Sunday, July 5, 2009

Kevin Kelly on cities and nature


In his thoughtful and interesting blog "The Technium" Kevin Kelly addressed the question why people migrate to cities [see http://www.kk.org/thetechnium/index.php].

Kelly ponders, cities

"…seem like machines eating the wilderness, and many wonder if they are eating us as well. Is the recent large-scale relocation to cities a choice or a necessity? Are people pulled by the lure of opportunities, or are they pushed against their will by desperation? Why would anyone willingly choose to leave the balm of a village and squat in a smelly, leaky hut in a city slum unless they were forced to?"

One of the repercussions of the search for urban opportunities and rural quality of life is the formation of rural-like suburbs and the outward spread of cities. We wrote in the past about the leap-frogging spatial dynamics that results [Benguigui, L., Czamanski D. and Marinov, M., “City Growth as a Leap-Frogging Process: an Application to the Tel Aviv Metropolis” in Urban Studies, 38(10), 2001, pp. 1819 – 1839].

I am concerned that stylized facts and observation of cities at an inappropriate resolution leads to wrong conclusions concerning the impact of cities on nature. In fact we do not know enough about this interaction. In a recent paper we reviewed the little that is known [Czamanski, D., Benenson, I., Malkinson, d., Marinov, M., Roth, R., Wittenberg, L., "Urban Dynamics and Ecosystems" in International Review of Environmental and Resource Economics, 2, 2008, pp. 1-45]. A tentative conclusion from our review is that sprawl is a contributor to biodiversity and not destroyer of nature. Our research group is engaged in a multi-year empirical study of this phenomenon.

Saturday, July 4, 2009

young and old cities

Before long I will be teaching again my urban economics course. I started to re-read my lecture notes and the new papers that were published in the last 12 months.

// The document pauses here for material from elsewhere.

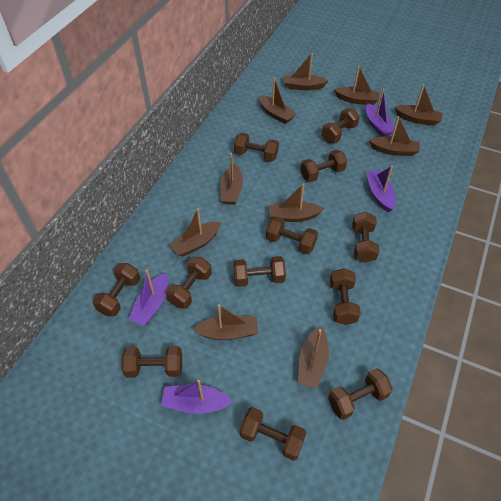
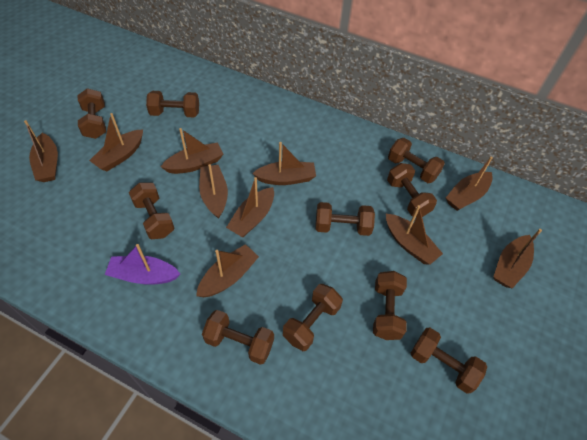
brown dumbbell: 12 -> 10
purple boat: 4 -> 1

I am deeply disappointed with the way my fellow professional urbanists view cities and the prescriptions that they conjure up to cure urban ills that may or may not exist. My disappointment stems from the clear dissonance between what continues to be published in the professional literature and evidence. Thus for example, cities are said to expand outwards like sea waves in all directions. They are not supposed to leave any un-built areas in their wake. Open spaces within and around urban areas are thought to be a relic of early urban evolution. The truth is quite different.

Like the proverbial seven blind men, we see cities partly and imprecisely. I would like to persuade my students to see cities from a non-traditional perspective. It is my intention to provide them with a distant, and yet close, perspective and to change the way they think about their home.

There are two fundamental problems with the way that professionals have been looking at cities. Their vision is obscured by the use of statistical data. The information they use is granular and their chunky data display only that which statistical units reveal. Census bureaus and other government producers of statistics view cities through a prism that "divided" cities into statistical areas and gather data accordingly. Statistical areas are relatively large. Within such relatively large area there are many buildings, activities and people. They display a great diversity of things. In official statistics, each statistical area provides a distorted, average, image of the activities within it and the city as a whole is seen as an average of these averages. The vast diversity that characterizes real cities at the very local neighborhood level is simply lost. Therefore, the stylized facts about cities do not reflect their reality.

The representation of a phenomenon by its average occurrence can be innocuous only under very special circumstances. The average can represent the population in cases that the number of extreme occurrences is very small relative to the average-size cases and that the number of extremely large and extremely small events is similar. Such populations are termed "normal", or Gaussian.

The world of cities is not Gaussian. It is characterized by fat tails. For example, in very few countries is the population of cities very large. The vast majority of cities have small populations. Very many other urban characteristics display the same fat tail distribution. Indeed, it is almost an universal characteristic of cities.

In the least, large and small cities do not represent the same phenomenon. It is as if we were to understand human physical activities by means of a typical individual. Abilities, performance and repercussions for kids, young people, middle-aged individuals and for old people would be seen as equivalent. Obviously, the stylized facts and reality would be disparate. So it is with cities. There young cities and old cities, etc. Cities possess characteristic times and we need to understand them in a dynamic context and not through still, Polaroid-like, photographs.

There are very many other implications of fat tail distribution of city sizes. Perhaps the greatest distortion that results from the use of such data is our understanding of sprawl and its repercussions. But, on this I will write later.